*Available data*.
######

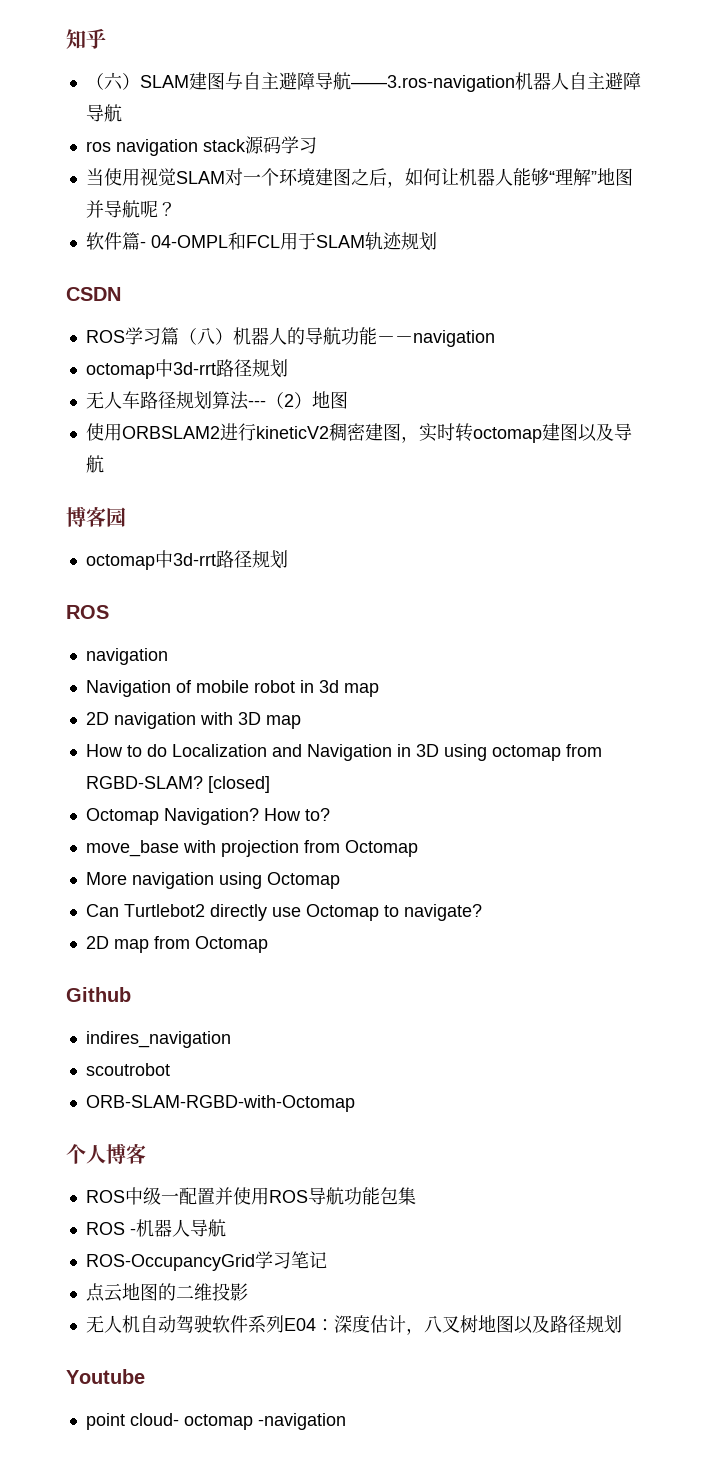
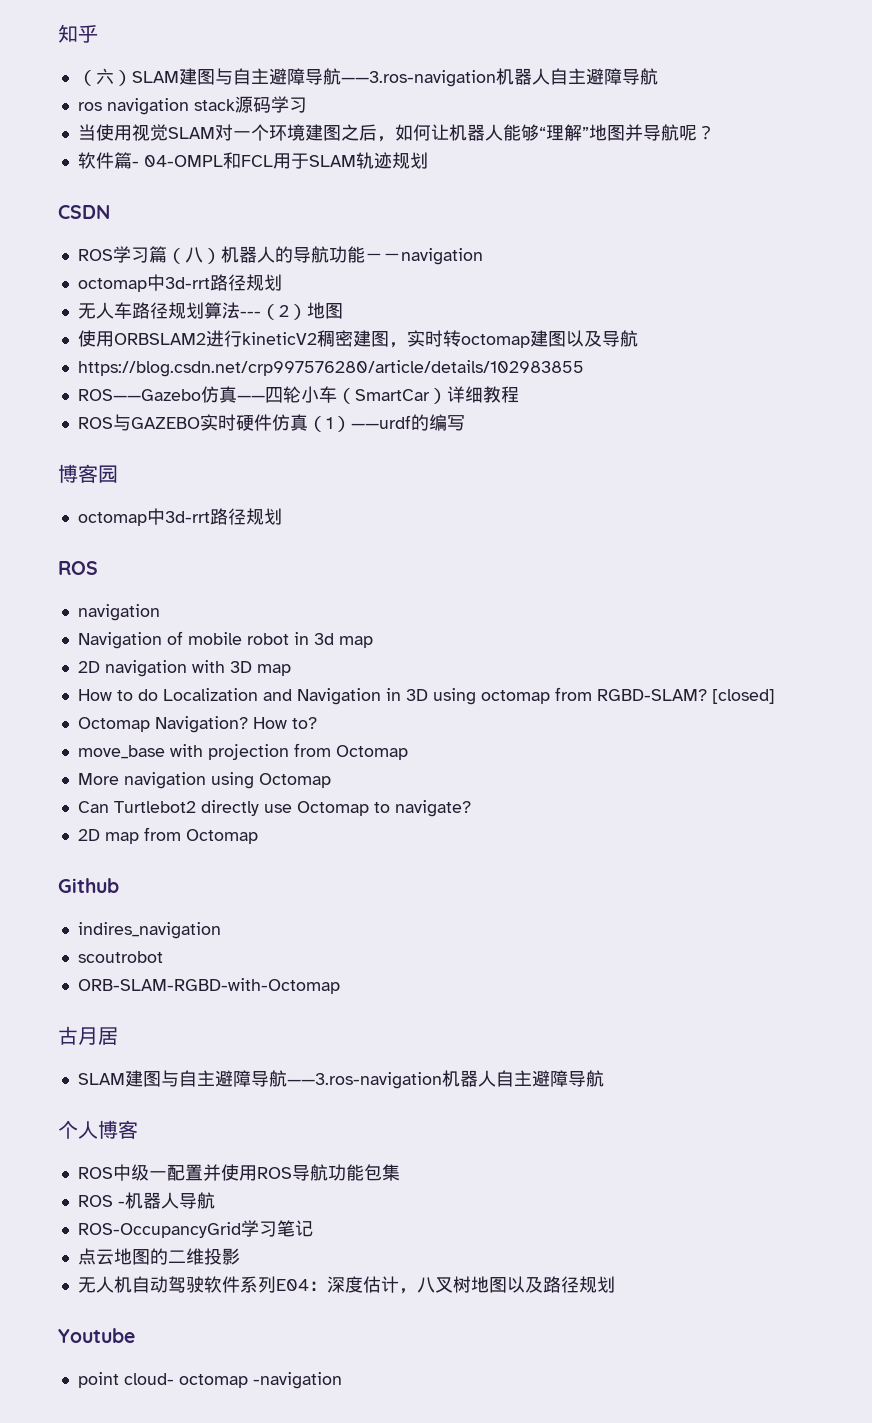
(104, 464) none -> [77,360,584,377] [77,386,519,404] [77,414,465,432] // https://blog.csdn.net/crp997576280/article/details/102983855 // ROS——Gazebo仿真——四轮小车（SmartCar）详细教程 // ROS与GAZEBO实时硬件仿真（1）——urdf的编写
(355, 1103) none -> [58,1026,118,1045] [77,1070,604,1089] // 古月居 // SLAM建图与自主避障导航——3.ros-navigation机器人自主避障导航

######

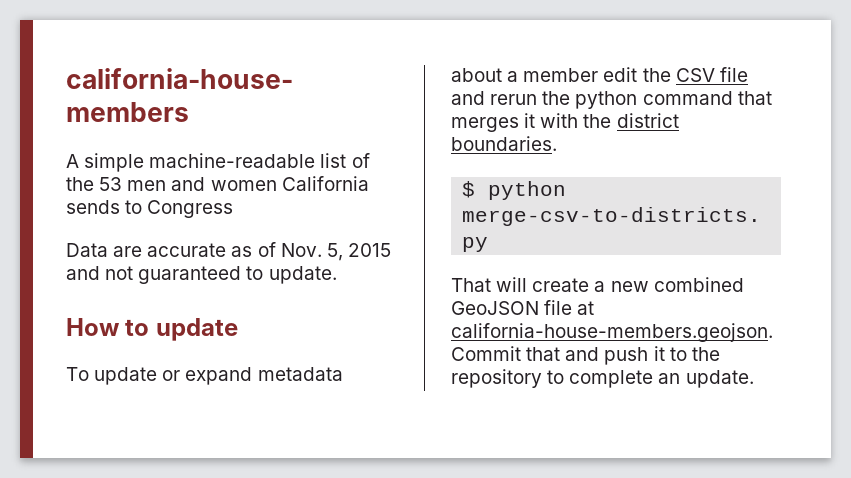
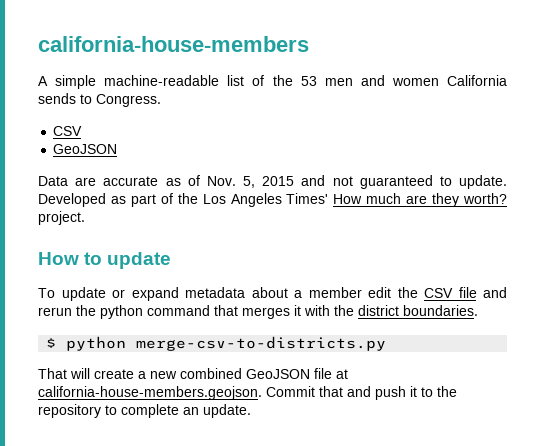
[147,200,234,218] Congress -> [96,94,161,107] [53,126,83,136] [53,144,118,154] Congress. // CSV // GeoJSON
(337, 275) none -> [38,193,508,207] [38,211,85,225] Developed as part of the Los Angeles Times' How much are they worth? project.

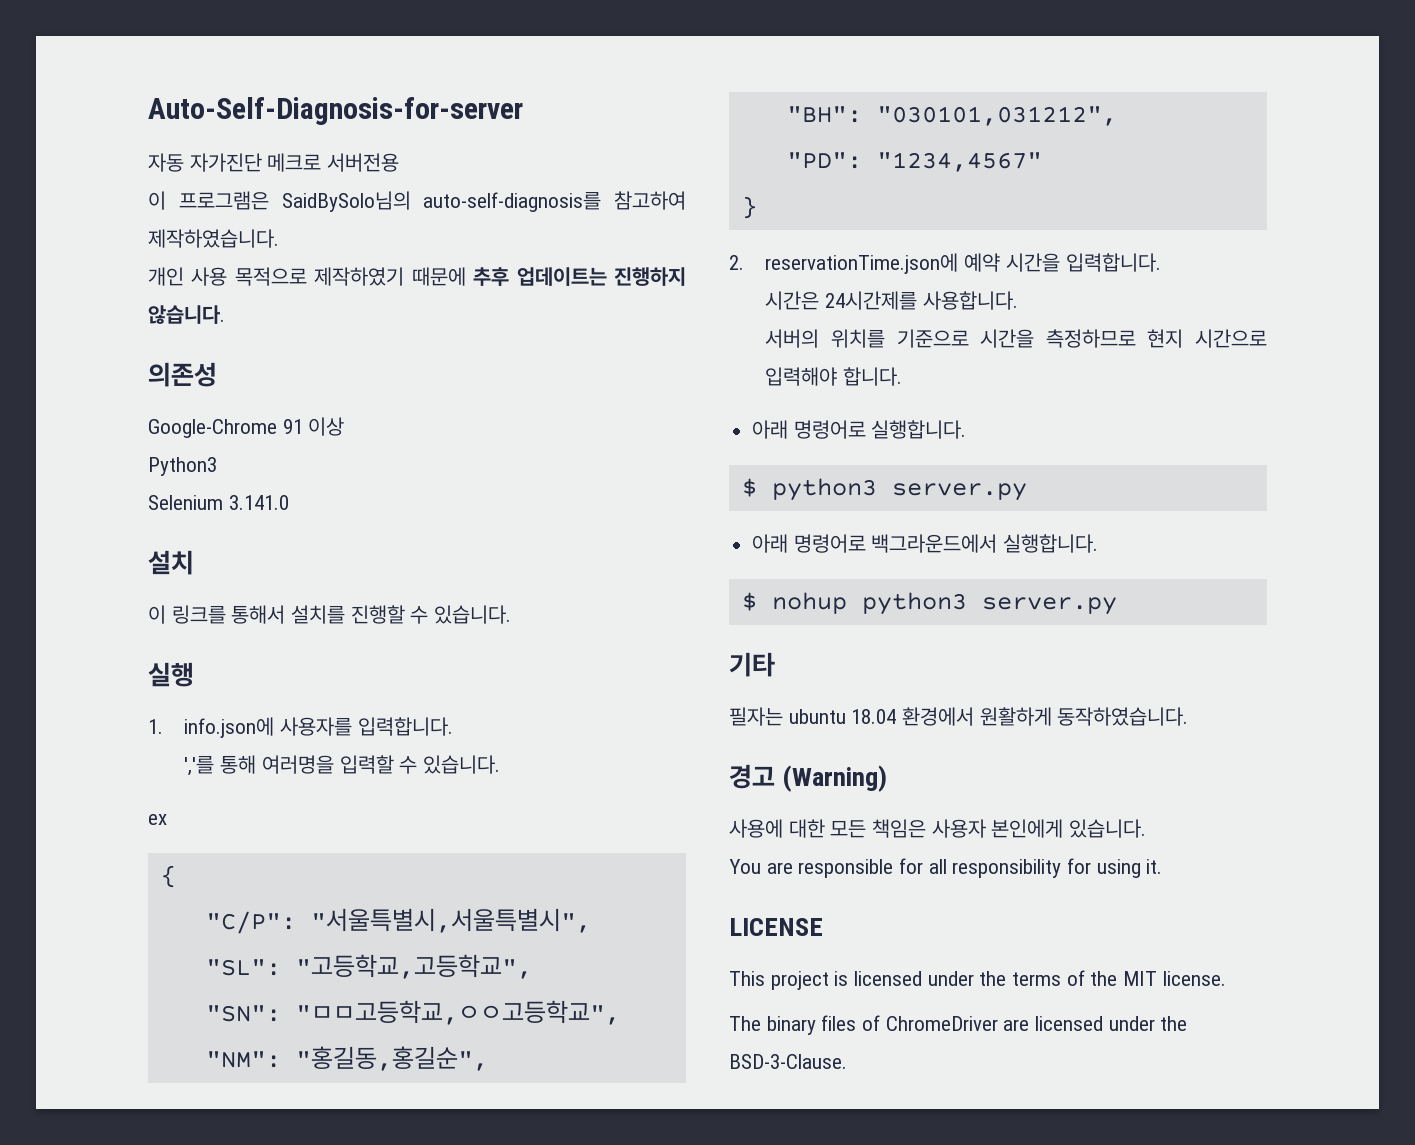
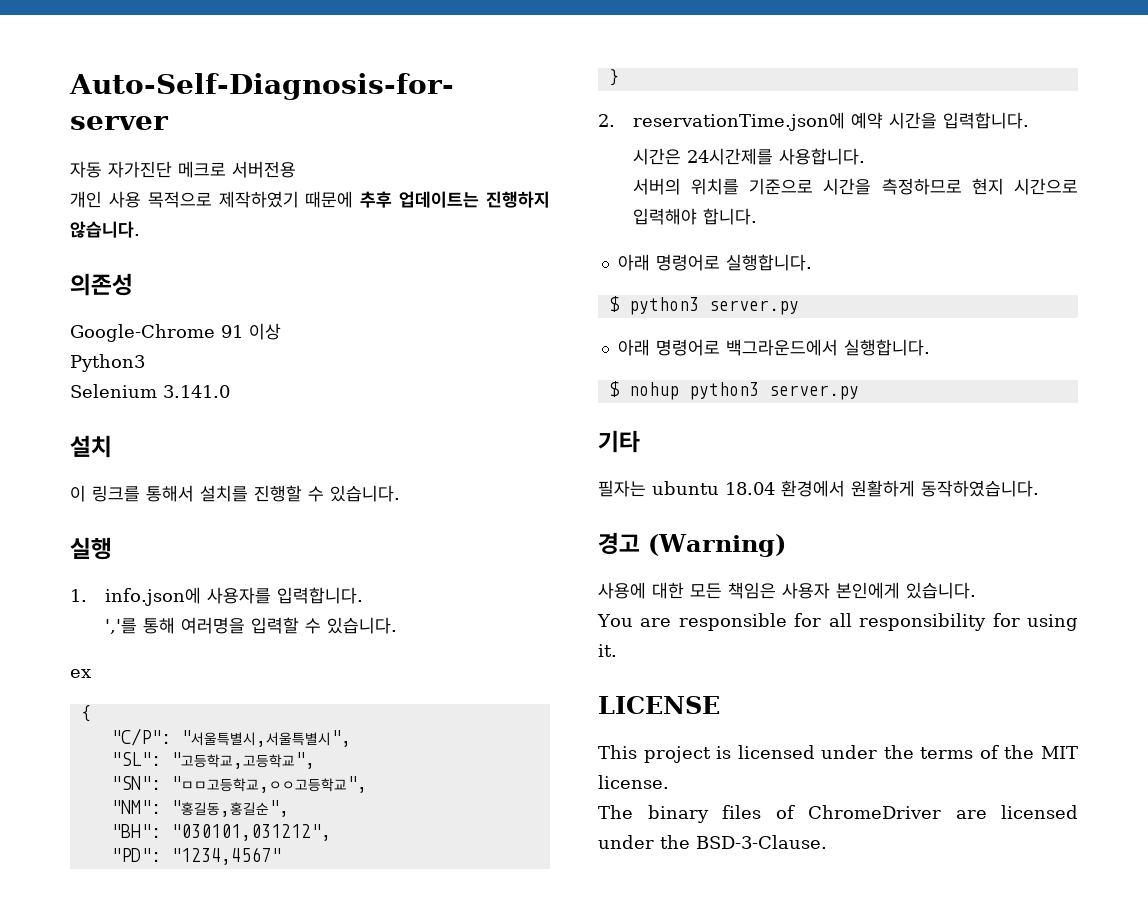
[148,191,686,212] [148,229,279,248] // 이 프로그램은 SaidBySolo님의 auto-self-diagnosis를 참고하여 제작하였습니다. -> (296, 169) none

######

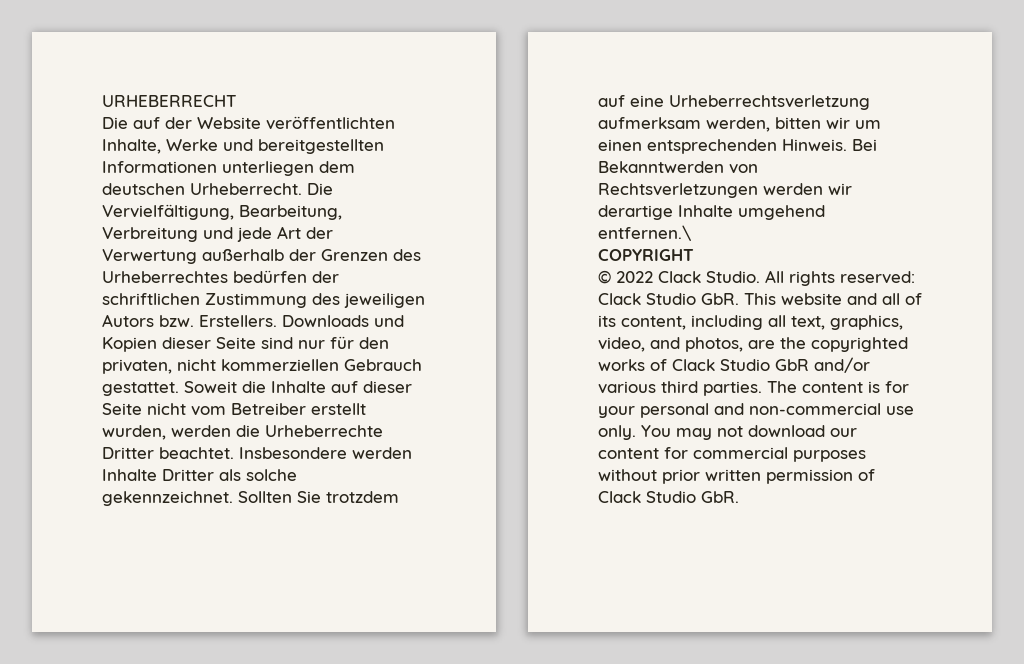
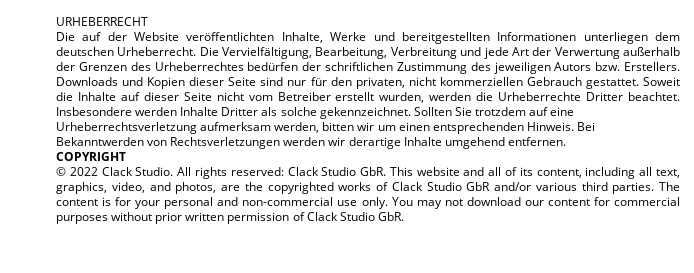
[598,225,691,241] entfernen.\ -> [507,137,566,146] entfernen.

######

*Problem requirements*.
Write out word for word the lines of the listing above from the line with "[147,200,234,218] Congress ->" to the line with "[148,191,686,212] [148,229,279,248] //", taking in both of those lines but no pictures.

*Exercise answer*.
[147,200,234,218] Congress -> [96,94,161,107] [53,126,83,136] [53,144,118,154] Congress. // CSV // GeoJSON
(337, 275) none -> [38,193,508,207] [38,211,85,225] Developed as part of the Los Angeles Times' How much are they worth? project.

[148,191,686,212] [148,229,279,248] // 이 프로그램은 SaidBySolo님의 auto-self-diagnosis를 참고하여 제작하였습니다. -> (296, 169) none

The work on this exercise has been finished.